**Prompt**:
Write out the full set of records exactly. Any pictures in them do not belong in the copy.

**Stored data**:
-- -- --

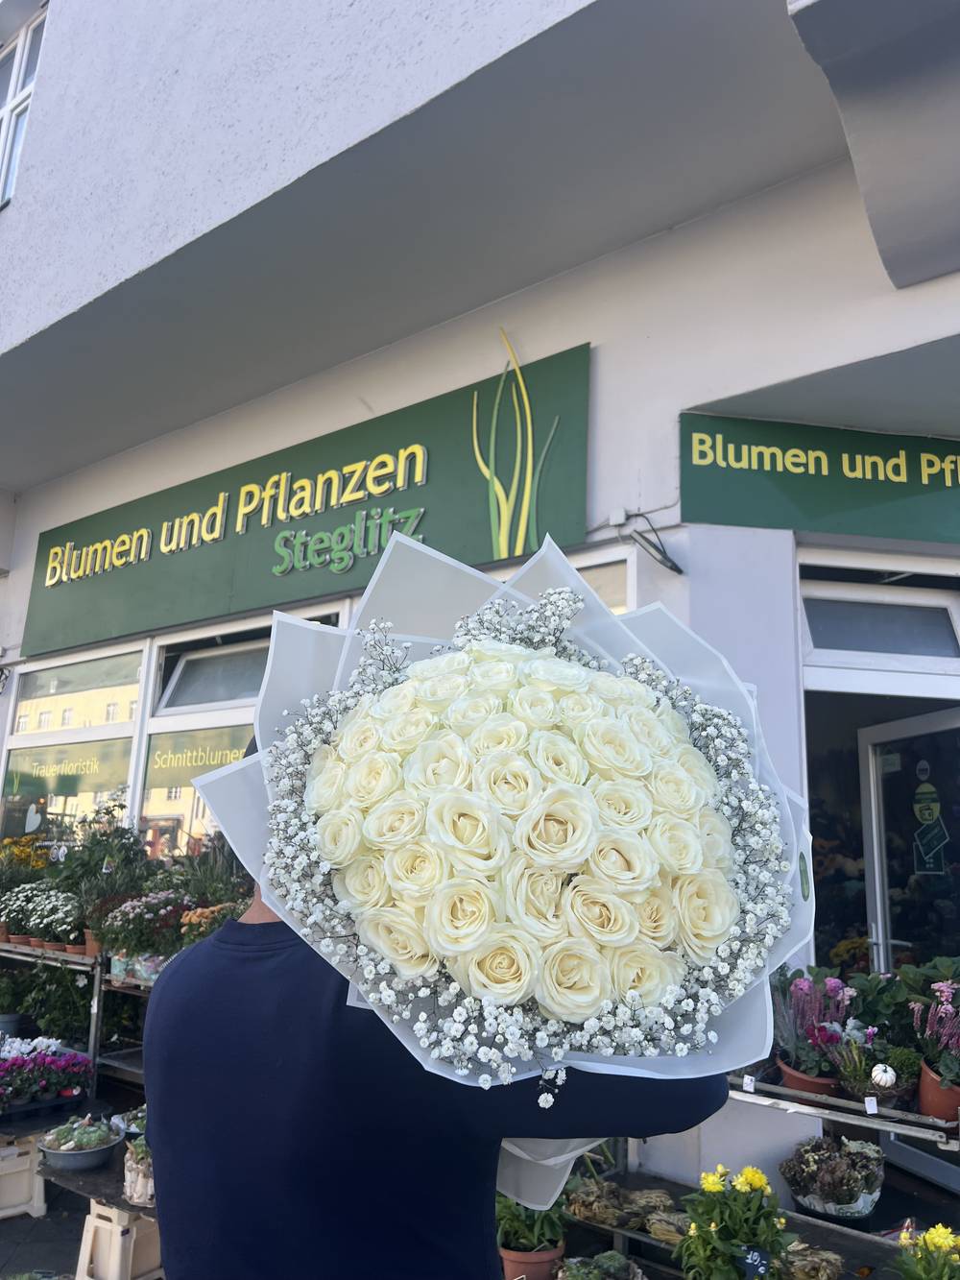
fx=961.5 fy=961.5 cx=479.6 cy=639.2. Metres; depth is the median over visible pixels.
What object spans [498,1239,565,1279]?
flower pot
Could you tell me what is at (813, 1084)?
flower pot
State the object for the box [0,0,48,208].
window
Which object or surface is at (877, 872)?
glass door
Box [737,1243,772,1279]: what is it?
plant label
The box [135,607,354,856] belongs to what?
shop window
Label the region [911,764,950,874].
sticker
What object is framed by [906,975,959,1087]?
flowering plant
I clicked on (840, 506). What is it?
shop sign
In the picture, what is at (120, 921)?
flowering plant
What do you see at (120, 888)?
potted plant
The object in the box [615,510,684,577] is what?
lamp
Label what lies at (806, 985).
flowering plant
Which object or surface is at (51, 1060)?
flower planter
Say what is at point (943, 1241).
yellow flower plant
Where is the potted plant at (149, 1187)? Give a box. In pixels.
[121,1134,155,1206]
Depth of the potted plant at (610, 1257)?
2.91 m
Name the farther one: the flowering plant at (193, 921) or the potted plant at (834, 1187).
the flowering plant at (193, 921)
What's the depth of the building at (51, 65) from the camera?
4.70 m
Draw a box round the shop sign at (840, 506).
[676,411,959,543]
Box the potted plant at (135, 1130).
[111,1105,146,1140]
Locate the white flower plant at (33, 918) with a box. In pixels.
[11,882,83,950]
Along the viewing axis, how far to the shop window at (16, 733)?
7.17 m
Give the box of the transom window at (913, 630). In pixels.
[799,579,959,673]
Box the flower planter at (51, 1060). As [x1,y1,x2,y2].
[0,1038,94,1114]
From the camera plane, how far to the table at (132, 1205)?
3.55 m
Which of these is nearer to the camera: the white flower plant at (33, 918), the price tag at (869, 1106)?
the price tag at (869, 1106)
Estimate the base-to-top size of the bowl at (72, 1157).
0.153 m
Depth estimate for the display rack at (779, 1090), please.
3.04 m
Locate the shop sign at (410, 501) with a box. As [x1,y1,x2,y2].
[24,335,591,659]
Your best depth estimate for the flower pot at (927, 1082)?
2.88 m
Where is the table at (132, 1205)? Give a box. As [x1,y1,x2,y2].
[33,1128,157,1219]
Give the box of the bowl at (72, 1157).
[38,1116,122,1170]
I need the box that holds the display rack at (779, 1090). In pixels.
[564,1077,959,1279]
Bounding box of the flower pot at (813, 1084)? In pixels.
[777,1058,840,1103]
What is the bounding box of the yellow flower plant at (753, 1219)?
[676,1163,796,1279]
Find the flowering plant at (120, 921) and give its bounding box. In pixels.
[93,887,192,962]
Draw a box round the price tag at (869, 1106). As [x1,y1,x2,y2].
[863,1095,878,1113]
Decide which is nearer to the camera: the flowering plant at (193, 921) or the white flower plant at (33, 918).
the flowering plant at (193, 921)
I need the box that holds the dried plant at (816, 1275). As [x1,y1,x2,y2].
[772,1238,845,1279]
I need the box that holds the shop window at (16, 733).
[0,639,147,847]
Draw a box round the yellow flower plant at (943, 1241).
[888,1220,959,1279]
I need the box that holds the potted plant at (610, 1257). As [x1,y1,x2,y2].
[555,1251,646,1279]
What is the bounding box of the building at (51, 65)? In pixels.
[0,0,959,1226]
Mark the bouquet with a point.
(697, 719)
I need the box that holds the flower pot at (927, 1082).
[917,1057,959,1123]
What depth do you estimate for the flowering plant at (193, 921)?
4.60 m
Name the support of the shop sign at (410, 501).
attached to the building at (51, 65)
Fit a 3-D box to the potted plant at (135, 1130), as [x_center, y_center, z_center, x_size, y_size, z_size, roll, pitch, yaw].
[-1.375,1.982,3.943,0.260,0.134,0.252,-8,-14,38]
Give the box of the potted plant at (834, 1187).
[778,1135,886,1221]
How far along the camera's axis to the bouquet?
1.16 m
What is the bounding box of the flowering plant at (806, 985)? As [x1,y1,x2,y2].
[770,966,858,1073]
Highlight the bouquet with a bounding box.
[196,527,815,1205]
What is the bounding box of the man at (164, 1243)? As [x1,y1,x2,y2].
[137,864,726,1279]
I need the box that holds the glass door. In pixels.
[859,705,959,968]
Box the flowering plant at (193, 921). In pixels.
[176,898,248,942]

-- -- --

**Task output**:
fx=961.5 fy=961.5 cx=479.6 cy=639.2. Metres; depth is the median over visible pixels.
What object spans [498,1239,565,1279]?
flower pot
Could you tell me what is at (813, 1084)?
flower pot
State the object for the box [0,0,48,208].
window
Which object or surface is at (877, 872)?
glass door
Box [737,1243,772,1279]: what is it?
plant label
The box [135,607,354,856] belongs to what?
shop window
Label the region [911,764,950,874].
sticker
What object is framed by [906,975,959,1087]?
flowering plant
I clicked on (840, 506). What is it?
shop sign
In the picture, what is at (120, 921)?
flowering plant
What do you see at (120, 888)?
potted plant
The object in the box [615,510,684,577] is what?
lamp
Label what lies at (806, 985).
flowering plant
Which object or surface is at (51, 1060)?
flower planter
Say what is at point (943, 1241).
yellow flower plant
Where is the potted plant at (149, 1187)? Give a box. In pixels.
[121,1134,155,1206]
Depth of the potted plant at (610, 1257)?
2.91 m
Name the farther one: the flowering plant at (193, 921) or the potted plant at (834, 1187).
the flowering plant at (193, 921)
What's the depth of the building at (51, 65) from the camera?
4.70 m
Draw a box round the shop sign at (840, 506).
[676,411,959,543]
Box the potted plant at (135, 1130).
[111,1105,146,1140]
Locate the white flower plant at (33, 918) with a box. In pixels.
[11,882,83,950]
Along the viewing axis, how far to the shop window at (16, 733)?
7.17 m
Give the box of the transom window at (913, 630). In pixels.
[799,579,959,673]
Box the flower planter at (51, 1060). As [x1,y1,x2,y2].
[0,1038,94,1114]
From the camera plane, how far to the table at (132, 1205)?
3.55 m
Which of these is nearer to the camera: the white flower plant at (33, 918), the price tag at (869, 1106)?
the price tag at (869, 1106)
Estimate the base-to-top size of the bowl at (72, 1157).
0.153 m
Depth estimate for the display rack at (779, 1090), please.
3.04 m
Locate the shop sign at (410, 501) with a box. As [x1,y1,x2,y2].
[24,335,591,659]
Your best depth estimate for the flower pot at (927, 1082)?
2.88 m
Where is the table at (132, 1205)? Give a box. As [x1,y1,x2,y2].
[33,1128,157,1219]
Give the box of the bowl at (72, 1157).
[38,1116,122,1170]
I need the box that holds the display rack at (779, 1090). In pixels.
[564,1077,959,1279]
Bounding box of the flower pot at (813, 1084)? In pixels.
[777,1058,840,1103]
What is the bounding box of the yellow flower plant at (753, 1219)?
[676,1163,796,1279]
Find the flowering plant at (120, 921) and give its bounding box. In pixels.
[93,887,192,962]
Draw a box round the price tag at (869, 1106). As [x1,y1,x2,y2].
[863,1095,878,1113]
Decide which is nearer to the camera: the flowering plant at (193, 921) or the white flower plant at (33, 918).
the flowering plant at (193, 921)
I need the box that holds the dried plant at (816, 1275). As [x1,y1,x2,y2].
[772,1238,845,1279]
I need the box that holds the shop window at (16, 733).
[0,639,147,847]
Draw a box round the yellow flower plant at (943, 1241).
[888,1220,959,1279]
I need the box that holds the potted plant at (610, 1257). As [x1,y1,x2,y2].
[555,1251,646,1279]
What is the bounding box of the building at (51, 65)? In pixels.
[0,0,959,1226]
Mark the bouquet with a point.
(697, 719)
I need the box that holds the flower pot at (927, 1082).
[917,1057,959,1123]
What depth do you estimate for the flowering plant at (193, 921)?
4.60 m
Name the support of the shop sign at (410, 501).
attached to the building at (51, 65)
Fit a 3-D box to the potted plant at (135, 1130), as [x_center, y_center, z_center, x_size, y_size, z_size, roll, pitch, yaw].
[-1.375,1.982,3.943,0.260,0.134,0.252,-8,-14,38]
Give the box of the potted plant at (834, 1187).
[778,1135,886,1221]
How far along the camera's axis to the bouquet?
1.16 m
What is the bounding box of the flowering plant at (806, 985)? As [x1,y1,x2,y2].
[770,966,858,1073]
Highlight the bouquet with a bounding box.
[196,527,815,1205]
What is the bounding box of the man at (164, 1243)? As [x1,y1,x2,y2].
[137,864,726,1279]
I need the box that holds the glass door. In pixels.
[859,705,959,968]
Box the flowering plant at (193, 921). In pixels.
[176,898,248,942]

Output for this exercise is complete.